As described above, according to the first aspect of the present invention, there is provided a light source for irradiating a projection provided on a helmet with slit light, and an imaging means for imaging the projection irradiated with the slit light. By providing an image processing device for calculating the image signal from the imaging means and detecting the step position of the protrusion, the position of the helmet can be detected by the image processing method, and the following effects are obtained. . (1) The helmet processing process can be automated. (2) It can support helmets of all colors such as white, yellow, green, red, and blue.

According to the second aspect of the present invention, the shape of the projection attached to the helmet is band-shaped, and by irradiating the slit-shaped projection with two slit lights, the position of the helmet can be increased. , Inclination can be detected.

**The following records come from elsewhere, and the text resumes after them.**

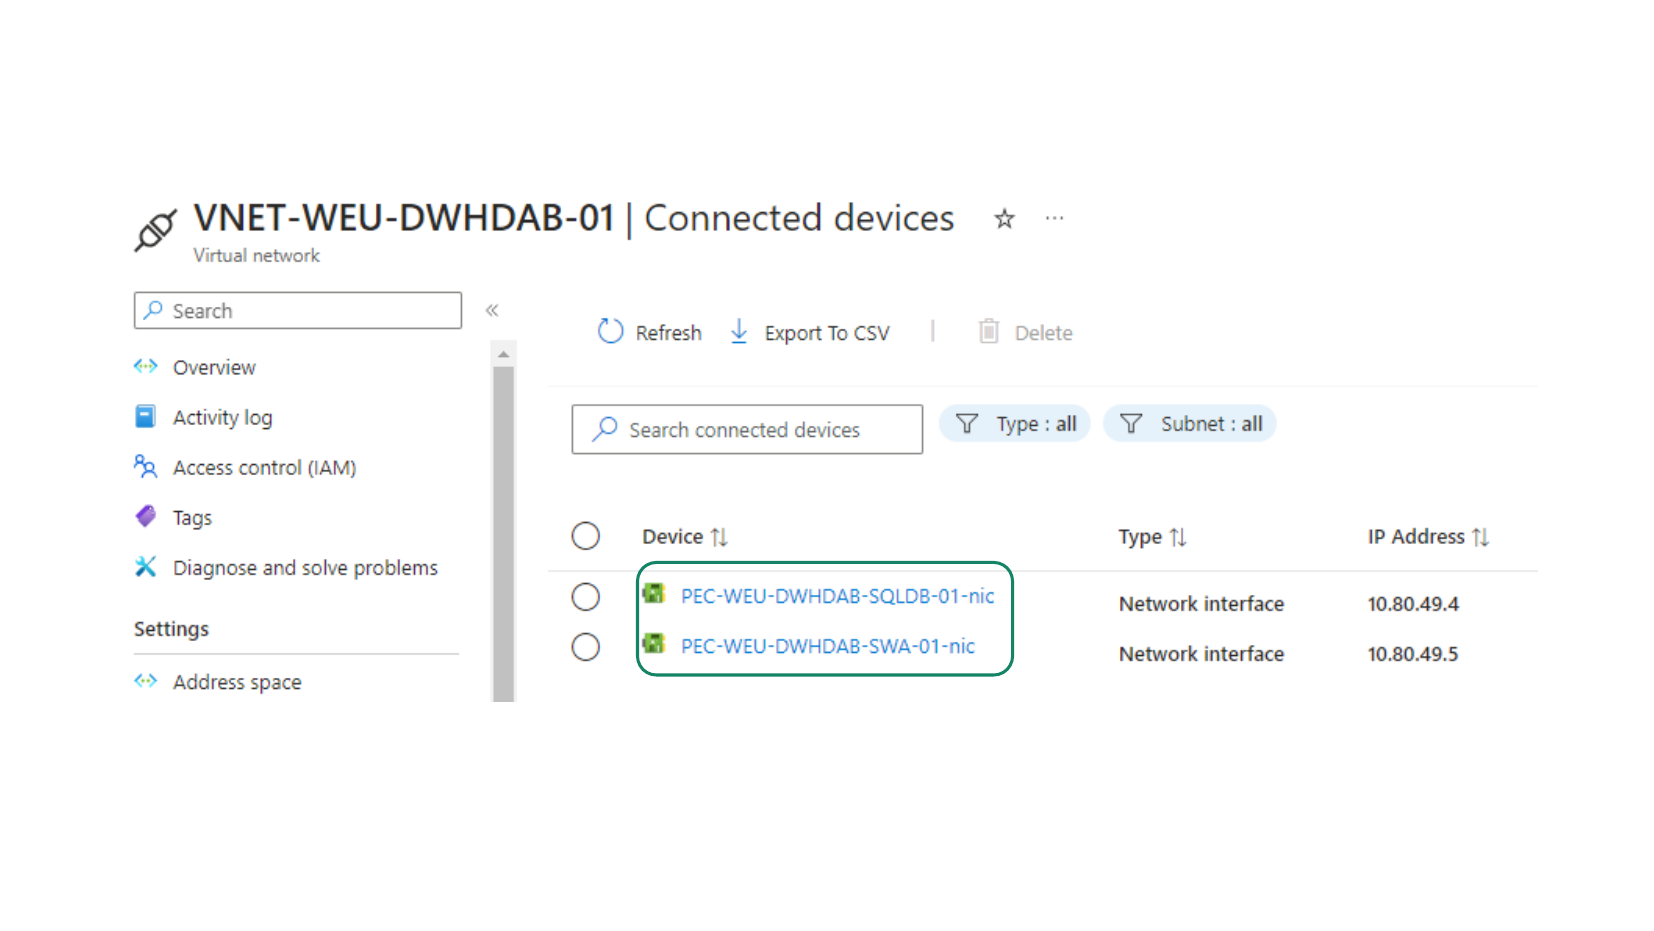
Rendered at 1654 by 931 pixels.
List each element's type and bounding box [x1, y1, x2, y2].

picture [117, 187, 1538, 702]
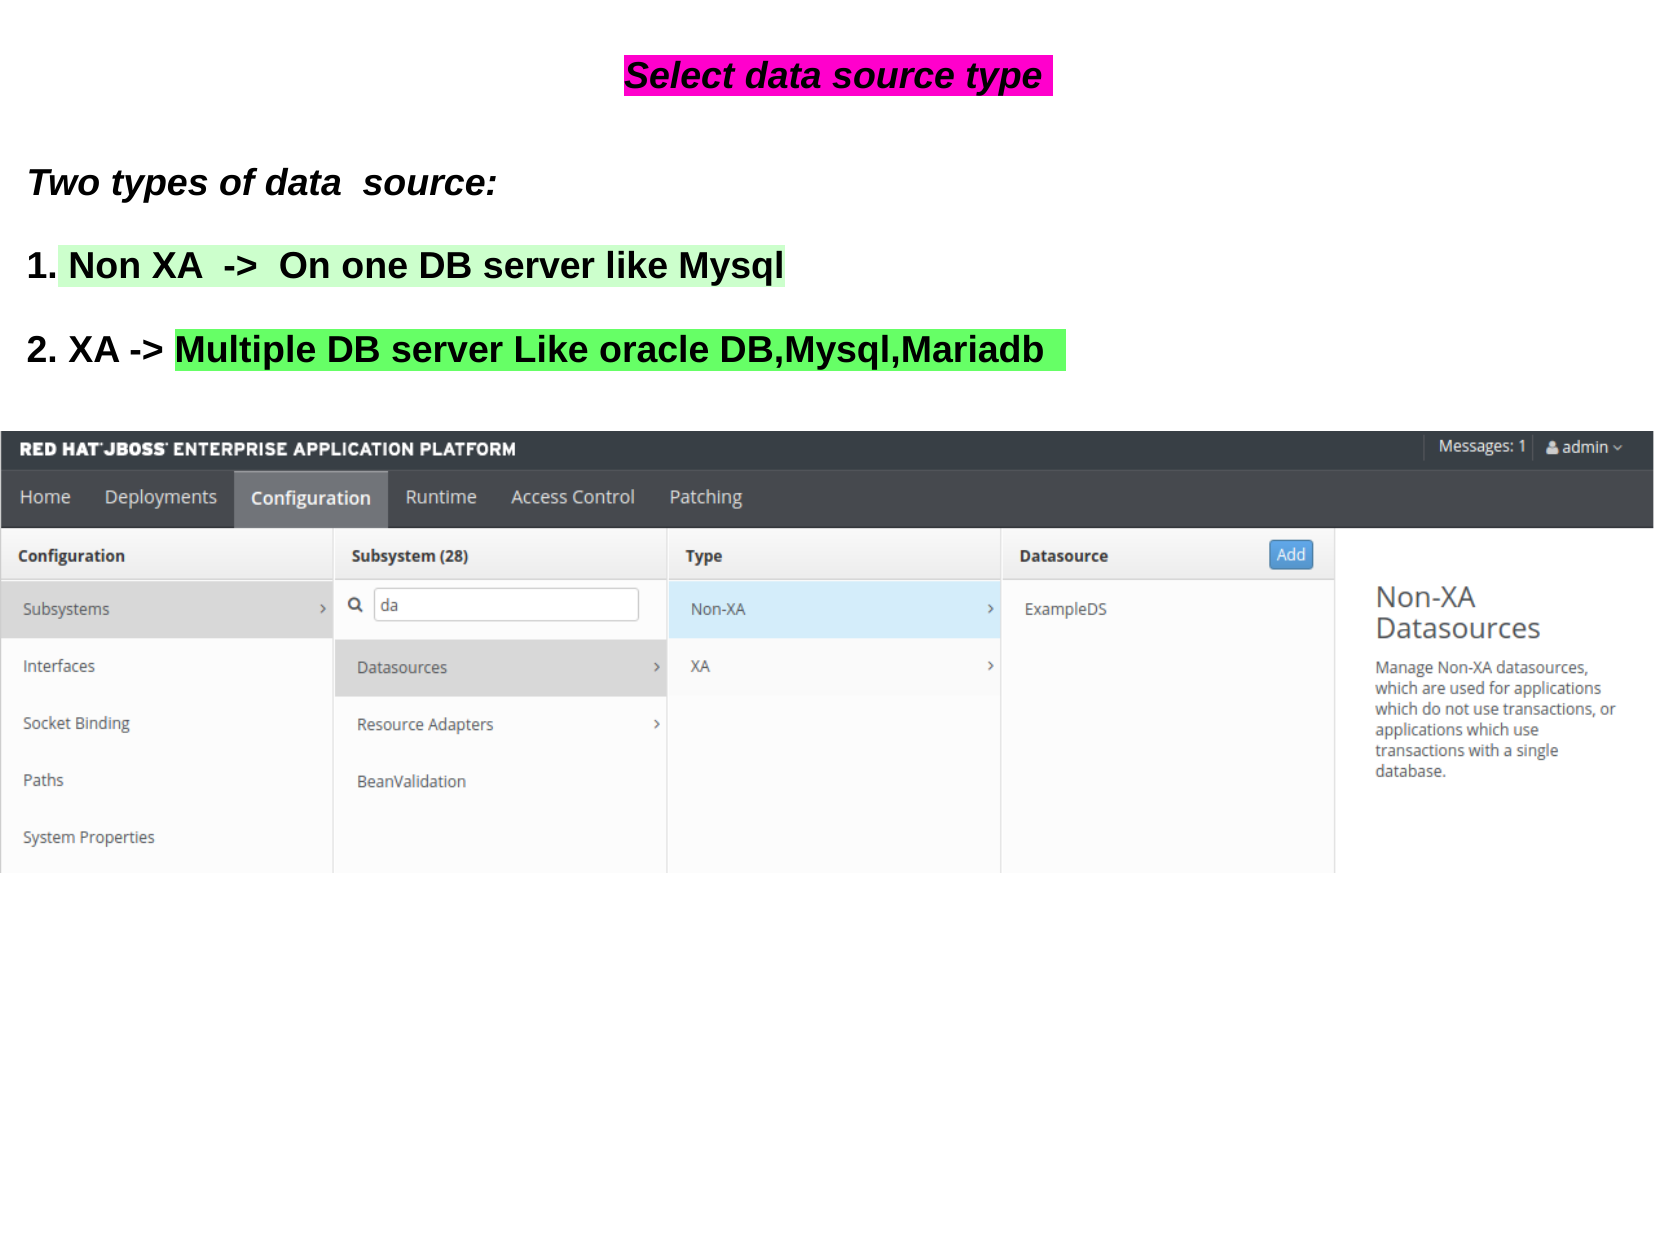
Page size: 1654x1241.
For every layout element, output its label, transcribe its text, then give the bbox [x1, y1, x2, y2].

text_box Select data source type [47, 47, 1630, 105]
picture [0, 431, 1654, 873]
text_box Two types of data source: 1. Non XA -> On one DB server like Mysql 2. XA -> Multiple DB server Like oracle DB,Mysql,Mariadb [11, 153, 1642, 379]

[Brief description of the drawings]

FIG. 1 is a diagram showing a configuration of a helmet position detecting device according to a first embodiment of the present invention.

FIG. 2 is a perspective view of a helmet having a projection as a mold.

FIG. 3 is a diagram illustrating an example of a positional relationship among a protrusion of a helmet, a light source, and an imaging unit.

FIG. 4 is a diagram showing an example of a captured image.

FIG. 5 is a diagram showing a measurement principle of image processing.

FIG. 6 is a diagram showing a configuration of a helmet position detecting device according to a second embodiment of the present invention.

FIG. 7 is a diagram showing a measurement principle of image processing.

FIG. 8 is a side view of a helmet and a jig showing positioning by a conventional manual operation.

FIG. 9 is a plan view of a helmet and a jig showing positioning by a conventional manual operation.

[Explanation of symbols]

 DESCRIPTION OF SYMBOLS 1, 1A Laser light source 2, 2A Imaging means 3 Image processing device 4 Jig 5 Helmet 6 Projection part 7 Camera part 8 Lens part 9, 9A Laser light (slit light) 10, 10A Bright line generated on inner surface of helmet 11, 11A Bright line in image 12, 12A Image 13, 13A Analog image signal 14, 14A Step

Claims (2)

[Claims] 1. A light source for irradiating a projection on a helmet with slit light, an imaging unit for capturing an image of the projection irradiated with the slit light, and an image signal from the imaging unit being arithmetically processed to generate the projection. A helmet position detecting device comprising an image processing device for detecting the position of the helmet. 2. The helmet according to claim 2, wherein the helmet has a strip-shaped projection, and the light source irradiates the strip-shaped projection with two slit lights. Helmet position detection device.